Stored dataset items
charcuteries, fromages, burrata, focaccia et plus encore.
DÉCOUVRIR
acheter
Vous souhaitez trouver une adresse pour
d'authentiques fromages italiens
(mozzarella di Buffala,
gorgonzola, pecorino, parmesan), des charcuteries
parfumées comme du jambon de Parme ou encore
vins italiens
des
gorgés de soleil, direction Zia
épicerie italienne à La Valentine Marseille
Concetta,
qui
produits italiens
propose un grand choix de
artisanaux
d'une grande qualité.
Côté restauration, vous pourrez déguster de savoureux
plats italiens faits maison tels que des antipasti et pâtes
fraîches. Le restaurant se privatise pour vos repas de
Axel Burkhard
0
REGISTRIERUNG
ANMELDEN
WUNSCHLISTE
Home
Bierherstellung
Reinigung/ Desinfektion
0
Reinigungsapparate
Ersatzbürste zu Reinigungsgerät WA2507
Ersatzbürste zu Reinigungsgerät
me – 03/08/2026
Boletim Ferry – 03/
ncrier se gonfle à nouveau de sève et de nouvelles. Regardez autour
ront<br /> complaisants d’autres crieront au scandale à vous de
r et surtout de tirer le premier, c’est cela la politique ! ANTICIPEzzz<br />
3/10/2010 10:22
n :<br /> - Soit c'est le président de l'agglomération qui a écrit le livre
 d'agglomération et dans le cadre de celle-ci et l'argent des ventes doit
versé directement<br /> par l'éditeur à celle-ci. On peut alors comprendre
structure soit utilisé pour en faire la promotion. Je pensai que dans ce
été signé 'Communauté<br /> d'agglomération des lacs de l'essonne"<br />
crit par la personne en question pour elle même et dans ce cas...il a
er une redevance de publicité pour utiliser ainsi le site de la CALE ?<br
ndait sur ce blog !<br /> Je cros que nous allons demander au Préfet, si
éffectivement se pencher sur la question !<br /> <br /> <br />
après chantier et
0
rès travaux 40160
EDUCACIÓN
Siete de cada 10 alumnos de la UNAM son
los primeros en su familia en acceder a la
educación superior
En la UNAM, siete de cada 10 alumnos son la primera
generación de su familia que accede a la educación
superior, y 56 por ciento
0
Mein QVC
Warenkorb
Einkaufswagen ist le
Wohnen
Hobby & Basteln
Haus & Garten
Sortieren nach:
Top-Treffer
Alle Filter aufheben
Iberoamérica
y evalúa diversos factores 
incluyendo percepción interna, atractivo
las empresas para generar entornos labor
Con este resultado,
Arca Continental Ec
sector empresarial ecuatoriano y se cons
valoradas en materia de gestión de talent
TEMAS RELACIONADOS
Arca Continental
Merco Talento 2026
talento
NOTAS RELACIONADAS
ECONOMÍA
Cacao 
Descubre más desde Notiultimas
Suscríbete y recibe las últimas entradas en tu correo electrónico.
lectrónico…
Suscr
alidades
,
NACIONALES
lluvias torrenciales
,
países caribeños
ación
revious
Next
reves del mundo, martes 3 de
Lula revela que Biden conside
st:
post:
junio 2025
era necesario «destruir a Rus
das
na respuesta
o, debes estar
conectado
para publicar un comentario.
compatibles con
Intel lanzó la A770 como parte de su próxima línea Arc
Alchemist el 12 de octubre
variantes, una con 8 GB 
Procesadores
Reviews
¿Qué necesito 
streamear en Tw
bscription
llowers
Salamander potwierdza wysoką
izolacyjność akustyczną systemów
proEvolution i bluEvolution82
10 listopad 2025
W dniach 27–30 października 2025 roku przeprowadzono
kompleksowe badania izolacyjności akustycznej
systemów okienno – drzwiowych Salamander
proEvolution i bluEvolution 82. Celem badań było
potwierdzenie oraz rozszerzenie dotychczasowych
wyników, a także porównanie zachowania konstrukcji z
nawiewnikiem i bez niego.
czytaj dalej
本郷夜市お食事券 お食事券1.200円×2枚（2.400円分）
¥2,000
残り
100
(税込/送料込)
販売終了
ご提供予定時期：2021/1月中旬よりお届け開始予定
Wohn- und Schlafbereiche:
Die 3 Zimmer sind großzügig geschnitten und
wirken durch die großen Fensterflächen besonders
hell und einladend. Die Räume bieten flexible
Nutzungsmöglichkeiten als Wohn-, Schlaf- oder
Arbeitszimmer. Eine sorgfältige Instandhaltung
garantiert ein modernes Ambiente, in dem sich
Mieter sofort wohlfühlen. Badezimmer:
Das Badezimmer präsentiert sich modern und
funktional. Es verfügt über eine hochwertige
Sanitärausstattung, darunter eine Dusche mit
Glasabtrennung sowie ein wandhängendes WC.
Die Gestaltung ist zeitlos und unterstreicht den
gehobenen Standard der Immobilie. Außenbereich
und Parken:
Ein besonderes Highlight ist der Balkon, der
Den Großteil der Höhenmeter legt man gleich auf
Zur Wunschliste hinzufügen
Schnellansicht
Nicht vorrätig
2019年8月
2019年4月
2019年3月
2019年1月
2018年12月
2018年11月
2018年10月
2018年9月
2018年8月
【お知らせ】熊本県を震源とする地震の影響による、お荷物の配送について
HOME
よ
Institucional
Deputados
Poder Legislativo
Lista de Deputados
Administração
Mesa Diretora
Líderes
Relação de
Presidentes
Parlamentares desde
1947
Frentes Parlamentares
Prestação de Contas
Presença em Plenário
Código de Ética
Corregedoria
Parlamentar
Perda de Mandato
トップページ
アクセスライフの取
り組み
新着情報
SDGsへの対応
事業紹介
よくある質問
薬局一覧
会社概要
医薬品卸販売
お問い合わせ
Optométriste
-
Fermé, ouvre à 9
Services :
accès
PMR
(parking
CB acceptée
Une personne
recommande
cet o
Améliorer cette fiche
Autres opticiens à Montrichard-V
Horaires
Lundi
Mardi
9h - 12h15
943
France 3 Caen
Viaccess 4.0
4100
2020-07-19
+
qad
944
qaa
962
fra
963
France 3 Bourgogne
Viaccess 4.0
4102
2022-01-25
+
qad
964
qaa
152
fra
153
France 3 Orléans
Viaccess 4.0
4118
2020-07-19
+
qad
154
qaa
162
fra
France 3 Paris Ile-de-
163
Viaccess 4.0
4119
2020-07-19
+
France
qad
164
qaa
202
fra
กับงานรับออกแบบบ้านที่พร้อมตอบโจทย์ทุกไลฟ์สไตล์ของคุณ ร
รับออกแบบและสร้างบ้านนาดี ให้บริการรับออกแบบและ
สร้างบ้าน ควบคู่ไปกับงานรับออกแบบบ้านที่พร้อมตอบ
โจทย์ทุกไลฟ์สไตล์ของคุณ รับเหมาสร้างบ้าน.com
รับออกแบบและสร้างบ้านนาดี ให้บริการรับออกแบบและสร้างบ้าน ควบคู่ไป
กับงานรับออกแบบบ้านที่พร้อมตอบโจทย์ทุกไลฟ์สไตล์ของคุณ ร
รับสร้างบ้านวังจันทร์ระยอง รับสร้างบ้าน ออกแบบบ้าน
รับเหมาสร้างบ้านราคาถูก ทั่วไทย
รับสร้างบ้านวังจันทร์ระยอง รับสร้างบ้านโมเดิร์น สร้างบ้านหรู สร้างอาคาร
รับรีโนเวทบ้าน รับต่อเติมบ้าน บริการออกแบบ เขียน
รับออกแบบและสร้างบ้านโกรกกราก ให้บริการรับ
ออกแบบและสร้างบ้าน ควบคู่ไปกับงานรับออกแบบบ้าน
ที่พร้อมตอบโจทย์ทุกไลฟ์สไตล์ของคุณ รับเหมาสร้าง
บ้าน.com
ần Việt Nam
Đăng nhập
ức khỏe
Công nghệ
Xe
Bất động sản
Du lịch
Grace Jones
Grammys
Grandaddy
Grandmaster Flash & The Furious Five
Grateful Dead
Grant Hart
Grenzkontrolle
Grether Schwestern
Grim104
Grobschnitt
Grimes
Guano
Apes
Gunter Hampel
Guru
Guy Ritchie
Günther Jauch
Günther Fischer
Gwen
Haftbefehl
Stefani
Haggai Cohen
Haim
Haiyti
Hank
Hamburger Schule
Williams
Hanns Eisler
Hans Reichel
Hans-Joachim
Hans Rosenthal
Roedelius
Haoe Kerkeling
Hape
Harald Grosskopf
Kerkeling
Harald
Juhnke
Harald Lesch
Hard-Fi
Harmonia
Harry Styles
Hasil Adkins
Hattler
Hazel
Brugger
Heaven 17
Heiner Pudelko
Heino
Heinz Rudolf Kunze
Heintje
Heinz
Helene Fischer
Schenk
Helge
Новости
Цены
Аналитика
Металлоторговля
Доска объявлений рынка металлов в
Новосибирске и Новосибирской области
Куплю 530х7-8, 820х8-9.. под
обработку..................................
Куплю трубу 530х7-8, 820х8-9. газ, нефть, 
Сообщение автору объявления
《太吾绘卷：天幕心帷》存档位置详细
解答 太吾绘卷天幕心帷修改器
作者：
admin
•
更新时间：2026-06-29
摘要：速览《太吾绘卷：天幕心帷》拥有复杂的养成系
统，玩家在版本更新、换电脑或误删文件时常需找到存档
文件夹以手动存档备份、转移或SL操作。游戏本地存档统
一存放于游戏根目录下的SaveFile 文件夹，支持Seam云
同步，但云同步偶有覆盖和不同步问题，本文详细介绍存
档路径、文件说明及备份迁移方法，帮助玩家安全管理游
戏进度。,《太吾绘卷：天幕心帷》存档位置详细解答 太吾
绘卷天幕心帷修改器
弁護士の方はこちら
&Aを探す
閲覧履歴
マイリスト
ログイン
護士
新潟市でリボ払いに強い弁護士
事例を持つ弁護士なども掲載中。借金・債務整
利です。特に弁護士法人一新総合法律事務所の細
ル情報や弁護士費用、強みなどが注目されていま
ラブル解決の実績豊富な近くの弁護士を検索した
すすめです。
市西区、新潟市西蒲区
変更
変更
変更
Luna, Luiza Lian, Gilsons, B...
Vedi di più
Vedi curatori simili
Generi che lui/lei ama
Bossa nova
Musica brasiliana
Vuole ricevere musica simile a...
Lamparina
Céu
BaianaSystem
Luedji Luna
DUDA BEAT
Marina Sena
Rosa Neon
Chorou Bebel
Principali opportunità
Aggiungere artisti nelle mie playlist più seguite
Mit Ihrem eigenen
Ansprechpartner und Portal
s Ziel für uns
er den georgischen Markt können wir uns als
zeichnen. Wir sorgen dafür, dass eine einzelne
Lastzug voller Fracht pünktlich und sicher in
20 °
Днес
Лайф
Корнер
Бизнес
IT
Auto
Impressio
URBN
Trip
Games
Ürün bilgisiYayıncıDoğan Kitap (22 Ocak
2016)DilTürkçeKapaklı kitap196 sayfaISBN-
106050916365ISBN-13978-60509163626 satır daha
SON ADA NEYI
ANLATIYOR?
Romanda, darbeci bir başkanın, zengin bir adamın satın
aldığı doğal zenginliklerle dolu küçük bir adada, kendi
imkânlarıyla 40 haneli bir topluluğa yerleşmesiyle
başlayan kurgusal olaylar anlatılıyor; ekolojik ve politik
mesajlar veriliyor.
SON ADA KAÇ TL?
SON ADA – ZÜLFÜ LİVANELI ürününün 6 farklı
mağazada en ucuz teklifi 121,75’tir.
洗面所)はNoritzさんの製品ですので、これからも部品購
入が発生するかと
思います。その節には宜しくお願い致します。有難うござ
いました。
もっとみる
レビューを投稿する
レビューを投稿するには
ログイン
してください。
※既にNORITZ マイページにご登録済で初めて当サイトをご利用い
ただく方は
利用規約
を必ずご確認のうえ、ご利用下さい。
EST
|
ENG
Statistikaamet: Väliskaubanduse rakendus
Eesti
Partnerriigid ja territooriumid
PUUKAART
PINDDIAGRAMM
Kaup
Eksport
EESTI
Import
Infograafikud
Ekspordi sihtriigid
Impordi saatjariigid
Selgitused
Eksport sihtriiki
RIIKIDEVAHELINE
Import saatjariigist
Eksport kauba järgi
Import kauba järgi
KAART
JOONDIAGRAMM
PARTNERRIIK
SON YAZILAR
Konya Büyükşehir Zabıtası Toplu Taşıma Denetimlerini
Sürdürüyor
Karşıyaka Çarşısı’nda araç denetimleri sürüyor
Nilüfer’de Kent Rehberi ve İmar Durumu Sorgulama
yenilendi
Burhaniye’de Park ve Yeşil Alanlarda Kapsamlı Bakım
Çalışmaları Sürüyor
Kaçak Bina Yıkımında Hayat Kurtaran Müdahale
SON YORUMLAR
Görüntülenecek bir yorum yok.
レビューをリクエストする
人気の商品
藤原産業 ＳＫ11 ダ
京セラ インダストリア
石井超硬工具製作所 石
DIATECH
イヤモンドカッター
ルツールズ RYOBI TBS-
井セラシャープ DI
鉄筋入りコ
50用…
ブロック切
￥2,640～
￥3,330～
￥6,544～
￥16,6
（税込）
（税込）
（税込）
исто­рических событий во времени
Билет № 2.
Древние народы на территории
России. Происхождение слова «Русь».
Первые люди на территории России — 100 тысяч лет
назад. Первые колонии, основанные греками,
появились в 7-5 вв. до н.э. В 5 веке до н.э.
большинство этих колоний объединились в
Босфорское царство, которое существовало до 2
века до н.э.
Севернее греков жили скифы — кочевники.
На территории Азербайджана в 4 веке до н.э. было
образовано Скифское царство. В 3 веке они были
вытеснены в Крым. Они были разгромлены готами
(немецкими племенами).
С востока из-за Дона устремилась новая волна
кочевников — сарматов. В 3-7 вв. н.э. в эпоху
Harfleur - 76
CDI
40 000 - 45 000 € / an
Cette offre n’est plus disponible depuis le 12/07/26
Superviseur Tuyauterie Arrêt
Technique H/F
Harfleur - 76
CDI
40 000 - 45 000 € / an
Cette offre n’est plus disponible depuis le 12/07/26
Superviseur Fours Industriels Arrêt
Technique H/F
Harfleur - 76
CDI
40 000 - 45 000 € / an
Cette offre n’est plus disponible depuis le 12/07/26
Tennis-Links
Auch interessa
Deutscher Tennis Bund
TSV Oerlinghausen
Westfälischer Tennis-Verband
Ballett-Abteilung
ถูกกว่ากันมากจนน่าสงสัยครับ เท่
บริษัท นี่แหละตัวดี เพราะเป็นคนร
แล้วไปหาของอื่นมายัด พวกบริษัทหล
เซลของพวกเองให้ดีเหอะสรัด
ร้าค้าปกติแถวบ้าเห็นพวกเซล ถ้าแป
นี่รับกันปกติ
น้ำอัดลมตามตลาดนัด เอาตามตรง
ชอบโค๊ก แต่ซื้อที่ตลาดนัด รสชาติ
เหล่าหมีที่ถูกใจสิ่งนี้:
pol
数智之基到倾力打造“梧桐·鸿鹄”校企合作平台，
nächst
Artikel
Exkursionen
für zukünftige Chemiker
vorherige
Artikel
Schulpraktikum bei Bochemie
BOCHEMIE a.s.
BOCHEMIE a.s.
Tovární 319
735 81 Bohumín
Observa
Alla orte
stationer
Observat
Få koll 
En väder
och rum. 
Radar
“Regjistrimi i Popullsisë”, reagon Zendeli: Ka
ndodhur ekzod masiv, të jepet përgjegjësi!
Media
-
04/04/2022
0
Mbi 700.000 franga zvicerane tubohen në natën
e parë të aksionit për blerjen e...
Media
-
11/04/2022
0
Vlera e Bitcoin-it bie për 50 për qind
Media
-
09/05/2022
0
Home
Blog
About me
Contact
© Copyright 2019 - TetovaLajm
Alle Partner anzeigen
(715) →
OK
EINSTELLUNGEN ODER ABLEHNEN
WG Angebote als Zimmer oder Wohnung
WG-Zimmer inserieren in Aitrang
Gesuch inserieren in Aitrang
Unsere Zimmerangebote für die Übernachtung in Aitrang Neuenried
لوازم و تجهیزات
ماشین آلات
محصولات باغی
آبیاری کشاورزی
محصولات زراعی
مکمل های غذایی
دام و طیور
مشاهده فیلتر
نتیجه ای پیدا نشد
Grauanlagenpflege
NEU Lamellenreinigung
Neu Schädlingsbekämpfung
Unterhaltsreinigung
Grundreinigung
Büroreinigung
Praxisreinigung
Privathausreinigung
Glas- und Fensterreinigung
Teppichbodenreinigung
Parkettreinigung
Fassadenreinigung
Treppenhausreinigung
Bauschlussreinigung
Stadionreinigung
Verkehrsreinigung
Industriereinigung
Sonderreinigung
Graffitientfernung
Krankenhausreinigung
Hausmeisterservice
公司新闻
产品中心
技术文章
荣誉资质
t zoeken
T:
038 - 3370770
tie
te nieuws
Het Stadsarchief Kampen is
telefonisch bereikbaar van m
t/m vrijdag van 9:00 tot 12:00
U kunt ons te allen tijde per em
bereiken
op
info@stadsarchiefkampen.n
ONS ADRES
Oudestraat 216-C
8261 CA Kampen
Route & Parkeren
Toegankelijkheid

## REQUIRED WORK
Each line in which the string "Superviseur" is found must be copied from the data.

## EXERCISE OUTPUT
Superviseur Tuyauterie Arrêt
Superviseur Fours Industriels Arrêt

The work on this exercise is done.